First, the good news: More people voted in this year’s Student Government elections than ever before. The number of students who voted is up a whopping 50.2 percent from two years ago, including a (slight) increase this year.
A total of 4,610 students voted, which is no mean feat. In an election hampered by snow days, which limited the candidates’ ability to campaign, such a result is unprecedented by USC’s standards. It shows that the surge in voters last year wasn’t a fluke, but a part of a larger trend.
But in an election of more than 23,000 undergraduate students, about 19,000 (over 80 percent) chose not to, even though voting is done online. That paints a very different picture: a campus that simply doesn’t care.
What’s the problem? Not the Elections Commission, surely. You can’t go three feet on campus without running into signs urging students to “Gamecock the Vote.”
They’ve done their job.
No, the main issue here is simple student apathy. A large section of the student body simply does not care what SG does, or doesn’t see how SG affects their lives.

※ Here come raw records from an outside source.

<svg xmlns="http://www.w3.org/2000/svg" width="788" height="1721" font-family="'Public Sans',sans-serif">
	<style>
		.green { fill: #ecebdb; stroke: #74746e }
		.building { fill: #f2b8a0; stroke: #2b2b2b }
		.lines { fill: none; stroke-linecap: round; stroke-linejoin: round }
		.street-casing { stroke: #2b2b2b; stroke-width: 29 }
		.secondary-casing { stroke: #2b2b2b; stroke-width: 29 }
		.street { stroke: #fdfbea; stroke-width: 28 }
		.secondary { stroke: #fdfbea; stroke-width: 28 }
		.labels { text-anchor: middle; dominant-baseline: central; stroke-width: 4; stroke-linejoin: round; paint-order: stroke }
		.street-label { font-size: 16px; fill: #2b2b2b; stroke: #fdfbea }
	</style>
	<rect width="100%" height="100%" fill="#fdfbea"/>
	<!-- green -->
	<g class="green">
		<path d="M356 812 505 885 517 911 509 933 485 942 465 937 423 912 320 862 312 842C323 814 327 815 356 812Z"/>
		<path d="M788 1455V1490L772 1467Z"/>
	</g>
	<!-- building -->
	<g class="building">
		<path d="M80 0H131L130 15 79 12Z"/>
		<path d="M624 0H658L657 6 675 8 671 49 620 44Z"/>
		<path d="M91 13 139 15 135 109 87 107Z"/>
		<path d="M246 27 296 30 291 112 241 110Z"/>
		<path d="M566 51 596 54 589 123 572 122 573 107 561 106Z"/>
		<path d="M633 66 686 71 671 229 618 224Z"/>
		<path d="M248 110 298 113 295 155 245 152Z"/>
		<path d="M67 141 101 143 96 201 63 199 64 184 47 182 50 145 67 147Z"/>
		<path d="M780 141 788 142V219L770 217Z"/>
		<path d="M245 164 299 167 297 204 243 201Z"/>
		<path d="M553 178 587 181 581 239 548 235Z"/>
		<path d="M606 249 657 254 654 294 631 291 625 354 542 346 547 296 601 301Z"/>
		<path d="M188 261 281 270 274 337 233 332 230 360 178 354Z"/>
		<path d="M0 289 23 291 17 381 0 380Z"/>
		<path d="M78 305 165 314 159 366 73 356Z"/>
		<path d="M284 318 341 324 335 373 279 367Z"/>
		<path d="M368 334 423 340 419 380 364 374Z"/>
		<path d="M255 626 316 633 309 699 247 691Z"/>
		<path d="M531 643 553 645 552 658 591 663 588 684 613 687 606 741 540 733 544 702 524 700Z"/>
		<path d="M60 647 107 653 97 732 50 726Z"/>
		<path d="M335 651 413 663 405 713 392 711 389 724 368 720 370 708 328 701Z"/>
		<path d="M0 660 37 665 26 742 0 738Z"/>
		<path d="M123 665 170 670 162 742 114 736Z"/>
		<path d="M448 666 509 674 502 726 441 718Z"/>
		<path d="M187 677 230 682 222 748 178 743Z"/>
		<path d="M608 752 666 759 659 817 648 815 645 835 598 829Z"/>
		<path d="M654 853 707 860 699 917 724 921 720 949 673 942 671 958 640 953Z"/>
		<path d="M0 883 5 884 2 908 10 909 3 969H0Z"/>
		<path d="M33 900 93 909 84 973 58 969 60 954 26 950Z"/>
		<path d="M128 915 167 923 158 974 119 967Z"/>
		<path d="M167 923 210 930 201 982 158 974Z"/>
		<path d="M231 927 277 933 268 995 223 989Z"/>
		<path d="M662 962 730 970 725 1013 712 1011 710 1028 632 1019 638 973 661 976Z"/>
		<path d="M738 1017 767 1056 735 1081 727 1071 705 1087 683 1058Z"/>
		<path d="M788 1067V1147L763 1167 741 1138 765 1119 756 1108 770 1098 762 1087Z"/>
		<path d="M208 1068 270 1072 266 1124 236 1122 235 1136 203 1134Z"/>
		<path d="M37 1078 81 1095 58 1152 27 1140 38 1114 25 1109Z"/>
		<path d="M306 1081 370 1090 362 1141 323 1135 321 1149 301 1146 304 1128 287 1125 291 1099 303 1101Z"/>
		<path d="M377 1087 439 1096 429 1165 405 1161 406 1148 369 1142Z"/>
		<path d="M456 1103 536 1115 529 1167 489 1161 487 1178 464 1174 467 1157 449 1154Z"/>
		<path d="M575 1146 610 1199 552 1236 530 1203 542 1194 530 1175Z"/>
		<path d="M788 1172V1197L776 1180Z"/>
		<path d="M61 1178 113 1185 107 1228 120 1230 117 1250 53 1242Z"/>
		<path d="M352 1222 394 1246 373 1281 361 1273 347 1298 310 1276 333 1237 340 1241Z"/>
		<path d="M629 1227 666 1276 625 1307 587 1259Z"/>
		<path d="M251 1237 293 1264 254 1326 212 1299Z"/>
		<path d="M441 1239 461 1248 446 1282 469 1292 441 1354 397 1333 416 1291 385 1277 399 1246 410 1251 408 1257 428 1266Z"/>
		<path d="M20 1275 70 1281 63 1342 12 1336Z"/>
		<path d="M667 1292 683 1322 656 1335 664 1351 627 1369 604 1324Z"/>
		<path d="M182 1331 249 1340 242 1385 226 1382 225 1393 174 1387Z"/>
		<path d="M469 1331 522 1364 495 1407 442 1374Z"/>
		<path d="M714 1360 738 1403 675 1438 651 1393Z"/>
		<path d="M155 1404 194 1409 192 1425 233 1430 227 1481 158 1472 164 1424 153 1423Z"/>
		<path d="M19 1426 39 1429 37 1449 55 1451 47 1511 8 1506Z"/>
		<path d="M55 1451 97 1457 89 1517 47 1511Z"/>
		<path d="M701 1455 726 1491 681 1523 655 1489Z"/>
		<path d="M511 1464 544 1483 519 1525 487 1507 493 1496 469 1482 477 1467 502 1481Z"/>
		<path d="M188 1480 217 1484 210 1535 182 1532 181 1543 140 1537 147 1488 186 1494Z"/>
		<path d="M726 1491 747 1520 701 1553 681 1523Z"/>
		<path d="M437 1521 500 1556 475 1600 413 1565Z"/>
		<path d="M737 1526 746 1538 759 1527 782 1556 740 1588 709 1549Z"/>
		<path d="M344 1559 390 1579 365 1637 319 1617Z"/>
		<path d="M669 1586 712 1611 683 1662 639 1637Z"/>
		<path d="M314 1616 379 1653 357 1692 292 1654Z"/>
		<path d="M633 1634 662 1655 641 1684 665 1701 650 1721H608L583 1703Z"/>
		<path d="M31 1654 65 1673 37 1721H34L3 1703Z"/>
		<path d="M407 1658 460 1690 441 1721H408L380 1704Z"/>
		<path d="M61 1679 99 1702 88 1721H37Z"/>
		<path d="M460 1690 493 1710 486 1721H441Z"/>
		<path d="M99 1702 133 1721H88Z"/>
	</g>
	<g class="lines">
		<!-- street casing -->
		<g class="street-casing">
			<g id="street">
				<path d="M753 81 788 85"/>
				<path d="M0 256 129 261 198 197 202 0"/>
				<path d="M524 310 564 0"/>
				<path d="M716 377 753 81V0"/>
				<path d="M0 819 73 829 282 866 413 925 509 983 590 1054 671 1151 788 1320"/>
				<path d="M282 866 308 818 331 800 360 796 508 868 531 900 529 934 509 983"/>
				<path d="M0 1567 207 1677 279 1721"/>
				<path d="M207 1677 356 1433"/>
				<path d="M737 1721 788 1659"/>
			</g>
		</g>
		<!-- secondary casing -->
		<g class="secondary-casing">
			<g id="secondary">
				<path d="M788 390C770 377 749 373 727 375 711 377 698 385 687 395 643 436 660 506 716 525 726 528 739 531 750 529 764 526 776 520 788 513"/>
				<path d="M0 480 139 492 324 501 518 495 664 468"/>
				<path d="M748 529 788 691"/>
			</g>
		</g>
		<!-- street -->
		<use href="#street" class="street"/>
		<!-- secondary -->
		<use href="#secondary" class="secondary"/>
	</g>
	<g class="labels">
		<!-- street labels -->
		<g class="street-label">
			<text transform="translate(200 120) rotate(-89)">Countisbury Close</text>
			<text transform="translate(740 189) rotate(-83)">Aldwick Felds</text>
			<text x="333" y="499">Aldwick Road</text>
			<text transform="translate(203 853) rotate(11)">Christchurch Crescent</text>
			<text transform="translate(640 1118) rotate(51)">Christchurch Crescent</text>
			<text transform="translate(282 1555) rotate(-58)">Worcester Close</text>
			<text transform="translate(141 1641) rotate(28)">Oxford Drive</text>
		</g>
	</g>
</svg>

Whatever the underlying problem, the solution here is to increase SG’s visibility to the student body. If SG programs can meaningfully affect a greater part of the student body, more people will seek to make thoughtful choices when the next election season comes around. That’s a thought SG’s newly elected officials should keep in mind as they prepare to take office.
We’re not trying to harp on this any more than we feel we have to. In the context of the past few elections, this time around has been pretty good. (Additionally, in a country where about 40 percent of the population doesn’t vote for its president, we can only ask so much.)
But there’s plenty of room to improve, and we’re hopeful that this growth will continue far into the future.